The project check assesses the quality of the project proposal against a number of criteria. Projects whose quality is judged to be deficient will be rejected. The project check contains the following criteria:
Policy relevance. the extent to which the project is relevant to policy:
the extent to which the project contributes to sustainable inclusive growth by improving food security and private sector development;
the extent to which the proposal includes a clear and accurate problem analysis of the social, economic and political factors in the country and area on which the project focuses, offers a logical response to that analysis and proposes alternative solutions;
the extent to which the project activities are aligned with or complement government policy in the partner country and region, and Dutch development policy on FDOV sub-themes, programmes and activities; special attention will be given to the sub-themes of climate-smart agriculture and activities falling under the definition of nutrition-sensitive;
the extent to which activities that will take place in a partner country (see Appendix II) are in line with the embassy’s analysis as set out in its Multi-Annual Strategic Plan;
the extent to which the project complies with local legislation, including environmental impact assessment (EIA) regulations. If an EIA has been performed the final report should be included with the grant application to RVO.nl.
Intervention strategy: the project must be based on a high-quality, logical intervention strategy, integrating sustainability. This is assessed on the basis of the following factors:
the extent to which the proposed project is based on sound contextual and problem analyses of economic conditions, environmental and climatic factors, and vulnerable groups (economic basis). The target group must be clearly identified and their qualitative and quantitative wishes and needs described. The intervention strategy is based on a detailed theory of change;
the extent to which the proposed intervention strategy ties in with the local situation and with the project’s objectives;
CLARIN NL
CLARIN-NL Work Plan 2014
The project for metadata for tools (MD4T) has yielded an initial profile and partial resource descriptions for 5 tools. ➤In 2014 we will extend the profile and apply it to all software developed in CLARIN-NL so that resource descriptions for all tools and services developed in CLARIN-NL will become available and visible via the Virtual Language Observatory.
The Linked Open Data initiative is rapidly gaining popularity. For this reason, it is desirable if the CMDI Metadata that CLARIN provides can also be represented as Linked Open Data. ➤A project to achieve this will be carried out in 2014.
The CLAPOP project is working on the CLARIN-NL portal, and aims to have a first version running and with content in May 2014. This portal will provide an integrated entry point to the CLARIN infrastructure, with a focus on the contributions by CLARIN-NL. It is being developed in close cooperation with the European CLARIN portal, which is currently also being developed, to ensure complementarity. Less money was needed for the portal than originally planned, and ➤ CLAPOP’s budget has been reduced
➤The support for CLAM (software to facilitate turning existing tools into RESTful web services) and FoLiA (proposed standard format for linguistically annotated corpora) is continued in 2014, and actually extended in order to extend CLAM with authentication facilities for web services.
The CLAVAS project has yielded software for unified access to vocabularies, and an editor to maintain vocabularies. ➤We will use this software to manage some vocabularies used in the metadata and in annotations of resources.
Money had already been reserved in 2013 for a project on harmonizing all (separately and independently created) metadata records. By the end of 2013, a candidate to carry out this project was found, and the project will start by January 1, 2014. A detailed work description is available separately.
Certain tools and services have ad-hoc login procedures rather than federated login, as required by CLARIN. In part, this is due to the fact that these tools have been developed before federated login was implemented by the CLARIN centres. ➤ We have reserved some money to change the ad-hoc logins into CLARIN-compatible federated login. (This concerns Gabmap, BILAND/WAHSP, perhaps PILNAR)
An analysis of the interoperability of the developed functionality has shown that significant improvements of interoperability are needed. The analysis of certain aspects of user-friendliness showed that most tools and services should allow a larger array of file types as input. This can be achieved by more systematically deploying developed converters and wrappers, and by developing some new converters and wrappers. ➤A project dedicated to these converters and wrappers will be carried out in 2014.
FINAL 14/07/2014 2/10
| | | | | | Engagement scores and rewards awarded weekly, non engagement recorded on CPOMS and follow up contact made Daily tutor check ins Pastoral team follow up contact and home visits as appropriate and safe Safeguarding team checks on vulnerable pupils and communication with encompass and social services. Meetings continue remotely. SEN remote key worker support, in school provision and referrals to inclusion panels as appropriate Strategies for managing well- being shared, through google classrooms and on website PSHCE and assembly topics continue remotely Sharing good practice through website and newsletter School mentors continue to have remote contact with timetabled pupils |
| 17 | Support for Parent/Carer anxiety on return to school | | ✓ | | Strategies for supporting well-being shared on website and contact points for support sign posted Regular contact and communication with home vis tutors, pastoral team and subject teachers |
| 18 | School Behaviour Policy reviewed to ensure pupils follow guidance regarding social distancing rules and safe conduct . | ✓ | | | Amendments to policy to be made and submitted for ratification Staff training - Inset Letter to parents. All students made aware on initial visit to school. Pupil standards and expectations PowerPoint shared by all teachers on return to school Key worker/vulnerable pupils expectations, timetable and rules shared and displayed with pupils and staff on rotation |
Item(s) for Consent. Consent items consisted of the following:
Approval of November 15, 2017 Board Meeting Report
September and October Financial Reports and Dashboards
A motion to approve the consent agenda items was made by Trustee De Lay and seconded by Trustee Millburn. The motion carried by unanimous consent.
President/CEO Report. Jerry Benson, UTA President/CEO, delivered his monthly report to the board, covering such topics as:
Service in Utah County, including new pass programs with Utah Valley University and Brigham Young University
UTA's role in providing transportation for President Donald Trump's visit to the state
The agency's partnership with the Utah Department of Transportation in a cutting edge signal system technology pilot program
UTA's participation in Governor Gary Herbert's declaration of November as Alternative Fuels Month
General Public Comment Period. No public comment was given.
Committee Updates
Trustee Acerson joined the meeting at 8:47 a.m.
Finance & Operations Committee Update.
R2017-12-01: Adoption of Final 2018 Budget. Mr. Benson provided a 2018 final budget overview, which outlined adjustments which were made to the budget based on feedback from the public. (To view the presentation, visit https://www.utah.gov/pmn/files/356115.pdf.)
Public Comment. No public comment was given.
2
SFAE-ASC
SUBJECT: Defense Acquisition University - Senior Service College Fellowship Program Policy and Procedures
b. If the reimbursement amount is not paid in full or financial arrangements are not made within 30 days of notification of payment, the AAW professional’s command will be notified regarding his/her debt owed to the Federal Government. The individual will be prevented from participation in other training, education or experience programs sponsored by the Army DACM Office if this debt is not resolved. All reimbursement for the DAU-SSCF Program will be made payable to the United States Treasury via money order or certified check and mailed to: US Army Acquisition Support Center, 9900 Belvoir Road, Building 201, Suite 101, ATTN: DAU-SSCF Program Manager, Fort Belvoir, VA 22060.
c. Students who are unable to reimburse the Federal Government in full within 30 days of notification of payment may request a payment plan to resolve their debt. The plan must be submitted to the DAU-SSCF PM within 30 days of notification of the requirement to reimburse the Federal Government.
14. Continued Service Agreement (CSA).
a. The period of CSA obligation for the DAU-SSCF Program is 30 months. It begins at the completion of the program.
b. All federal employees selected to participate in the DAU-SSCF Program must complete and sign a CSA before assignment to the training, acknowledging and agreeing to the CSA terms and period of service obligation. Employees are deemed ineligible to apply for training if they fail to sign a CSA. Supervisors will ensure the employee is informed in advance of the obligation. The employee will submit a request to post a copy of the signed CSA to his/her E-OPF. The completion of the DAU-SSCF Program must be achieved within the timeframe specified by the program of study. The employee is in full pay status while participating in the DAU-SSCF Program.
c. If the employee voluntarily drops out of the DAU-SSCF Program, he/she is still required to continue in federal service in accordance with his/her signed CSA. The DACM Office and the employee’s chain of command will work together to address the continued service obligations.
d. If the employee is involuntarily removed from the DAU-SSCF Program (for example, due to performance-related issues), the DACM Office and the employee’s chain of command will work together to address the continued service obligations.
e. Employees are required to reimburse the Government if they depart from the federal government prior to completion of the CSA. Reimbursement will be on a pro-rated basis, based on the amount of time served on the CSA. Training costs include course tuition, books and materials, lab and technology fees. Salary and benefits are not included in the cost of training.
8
───
__WHAT IS NEEDED__. Using the entries above, print each one again without any alteration.

__WRITTEN ANSWER__.
The project check assesses the quality of the project proposal against a number of criteria. Projects whose quality is judged to be deficient will be rejected. The project check contains the following criteria:
Policy relevance. the extent to which the project is relevant to policy:
the extent to which the project contributes to sustainable inclusive growth by improving food security and private sector development;
the extent to which the proposal includes a clear and accurate problem analysis of the social, economic and political factors in the country and area on which the project focuses, offers a logical response to that analysis and proposes alternative solutions;
the extent to which the project activities are aligned with or complement government policy in the partner country and region, and Dutch development policy on FDOV sub-themes, programmes and activities; special attention will be given to the sub-themes of climate-smart agriculture and activities falling under the definition of nutrition-sensitive;
the extent to which activities that will take place in a partner country (see Appendix II) are in line with the embassy’s analysis as set out in its Multi-Annual Strategic Plan;
the extent to which the project complies with local legislation, including environmental impact assessment (EIA) regulations. If an EIA has been performed the final report should be included with the grant application to RVO.nl.
Intervention strategy: the project must be based on a high-quality, logical intervention strategy, integrating sustainability. This is assessed on the basis of the following factors:
the extent to which the proposed project is based on sound contextual and problem analyses of economic conditions, environmental and climatic factors, and vulnerable groups (economic basis). The target group must be clearly identified and their qualitative and quantitative wishes and needs described. The intervention strategy is based on a detailed theory of change;
the extent to which the proposed intervention strategy ties in with the local situation and with the project’s objectives;
CLARIN NL
CLARIN-NL Work Plan 2014
The project for metadata for tools (MD4T) has yielded an initial profile and partial resource descriptions for 5 tools. ➤In 2014 we will extend the profile and apply it to all software developed in CLARIN-NL so that resource descriptions for all tools and services developed in CLARIN-NL will become available and visible via the Virtual Language Observatory.
The Linked Open Data initiative is rapidly gaining popularity. For this reason, it is desirable if the CMDI Metadata that CLARIN provides can also be represented as Linked Open Data. ➤A project to achieve this will be carried out in 2014.
The CLAPOP project is working on the CLARIN-NL portal, and aims to have a first version running and with content in May 2014. This portal will provide an integrated entry point to the CLARIN infrastructure, with a focus on the contributions by CLARIN-NL. It is being developed in close cooperation with the European CLARIN portal, which is currently also being developed, to ensure complementarity. Less money was needed for the portal than originally planned, and ➤ CLAPOP’s budget has been reduced
➤The support for CLAM (software to facilitate turning existing tools into RESTful web services) and FoLiA (proposed standard format for linguistically annotated corpora) is continued in 2014, and actually extended in order to extend CLAM with authentication facilities for web services.
The CLAVAS project has yielded software for unified access to vocabularies, and an editor to maintain vocabularies. ➤We will use this software to manage some vocabularies used in the metadata and in annotations of resources.
Money had already been reserved in 2013 for a project on harmonizing all (separately and independently created) metadata records. By the end of 2013, a candidate to carry out this project was found, and the project will start by January 1, 2014. A detailed work description is available separately.
Certain tools and services have ad-hoc login procedures rather than federated login, as required by CLARIN. In part, this is due to the fact that these tools have been developed before federated login was implemented by the CLARIN centres. ➤ We have reserved some money to change the ad-hoc logins into CLARIN-compatible federated login. (This concerns Gabmap, BILAND/WAHSP, perhaps PILNAR)
An analysis of the interoperability of the developed functionality has shown that significant improvements of interoperability are needed. The analysis of certain aspects of user-friendliness showed that most tools and services should allow a larger array of file types as input. This can be achieved by more systematically deploying developed converters and wrappers, and by developing some new converters and wrappers. ➤A project dedicated to these converters and wrappers will be carried out in 2014.
FINAL 14/07/2014 2/10
| | | | | | Engagement scores and rewards awarded weekly, non engagement recorded on CPOMS and follow up contact made Daily tutor check ins Pastoral team follow up contact and home visits as appropriate and safe Safeguarding team checks on vulnerable pupils and communication with encompass and social services. Meetings continue remotely. SEN remote key worker support, in school provision and referrals to inclusion panels as appropriate Strategies for managing well- being shared, through google classrooms and on website PSHCE and assembly topics continue remotely Sharing good practice through website and newsletter School mentors continue to have remote contact with timetabled pupils |
| 17 | Support for Parent/Carer anxiety on return to school | | ✓ | | Strategies for supporting well-being shared on website and contact points for support sign posted Regular contact and communication with home vis tutors, pastoral team and subject teachers |
| 18 | School Behaviour Policy reviewed to ensure pupils follow guidance regarding social distancing rules and safe conduct . | ✓ | | | Amendments to policy to be made and submitted for ratification Staff training - Inset Letter to parents. All students made aware on initial visit to school. Pupil standards and expectations PowerPoint shared by all teachers on return to school Key worker/vulnerable pupils expectations, timetable and rules shared and displayed with pupils and staff on rotation |
Item(s) for Consent. Consent items consisted of the following:
Approval of November 15, 2017 Board Meeting Report
September and October Financial Reports and Dashboards
A motion to approve the consent agenda items was made by Trustee De Lay and seconded by Trustee Millburn. The motion carried by unanimous consent.
President/CEO Report. Jerry Benson, UTA President/CEO, delivered his monthly report to the board, covering such topics as:
Service in Utah County, including new pass programs with Utah Valley University and Brigham Young University
UTA's role in providing transportation for President Donald Trump's visit to the state
The agency's partnership with the Utah Department of Transportation in a cutting edge signal system technology pilot program
UTA's participation in Governor Gary Herbert's declaration of November as Alternative Fuels Month
General Public Comment Period. No public comment was given.
Committee Updates
Trustee Acerson joined the meeting at 8:47 a.m.
Finance & Operations Committee Update.
R2017-12-01: Adoption of Final 2018 Budget. Mr. Benson provided a 2018 final budget overview, which outlined adjustments which were made to the budget based on feedback from the public. (To view the presentation, visit https://www.utah.gov/pmn/files/356115.pdf.)
Public Comment. No public comment was given.
2
SFAE-ASC
SUBJECT: Defense Acquisition University - Senior Service College Fellowship Program Policy and Procedures
b. If the reimbursement amount is not paid in full or financial arrangements are not made within 30 days of notification of payment, the AAW professional’s command will be notified regarding his/her debt owed to the Federal Government. The individual will be prevented from participation in other training, education or experience programs sponsored by the Army DACM Office if this debt is not resolved. All reimbursement for the DAU-SSCF Program will be made payable to the United States Treasury via money order or certified check and mailed to: US Army Acquisition Support Center, 9900 Belvoir Road, Building 201, Suite 101, ATTN: DAU-SSCF Program Manager, Fort Belvoir, VA 22060.
c. Students who are unable to reimburse the Federal Government in full within 30 days of notification of payment may request a payment plan to resolve their debt. The plan must be submitted to the DAU-SSCF PM within 30 days of notification of the requirement to reimburse the Federal Government.
14. Continued Service Agreement (CSA).
a. The period of CSA obligation for the DAU-SSCF Program is 30 months. It begins at the completion of the program.
b. All federal employees selected to participate in the DAU-SSCF Program must complete and sign a CSA before assignment to the training, acknowledging and agreeing to the CSA terms and period of service obligation. Employees are deemed ineligible to apply for training if they fail to sign a CSA. Supervisors will ensure the employee is informed in advance of the obligation. The employee will submit a request to post a copy of the signed CSA to his/her E-OPF. The completion of the DAU-SSCF Program must be achieved within the timeframe specified by the program of study. The employee is in full pay status while participating in the DAU-SSCF Program.
c. If the employee voluntarily drops out of the DAU-SSCF Program, he/she is still required to continue in federal service in accordance with his/her signed CSA. The DACM Office and the employee’s chain of command will work together to address the continued service obligations.
d. If the employee is involuntarily removed from the DAU-SSCF Program (for example, due to performance-related issues), the DACM Office and the employee’s chain of command will work together to address the continued service obligations.
e. Employees are required to reimburse the Government if they depart from the federal government prior to completion of the CSA. Reimbursement will be on a pro-rated basis, based on the amount of time served on the CSA. Training costs include course tuition, books and materials, lab and technology fees. Salary and benefits are not included in the cost of training.
8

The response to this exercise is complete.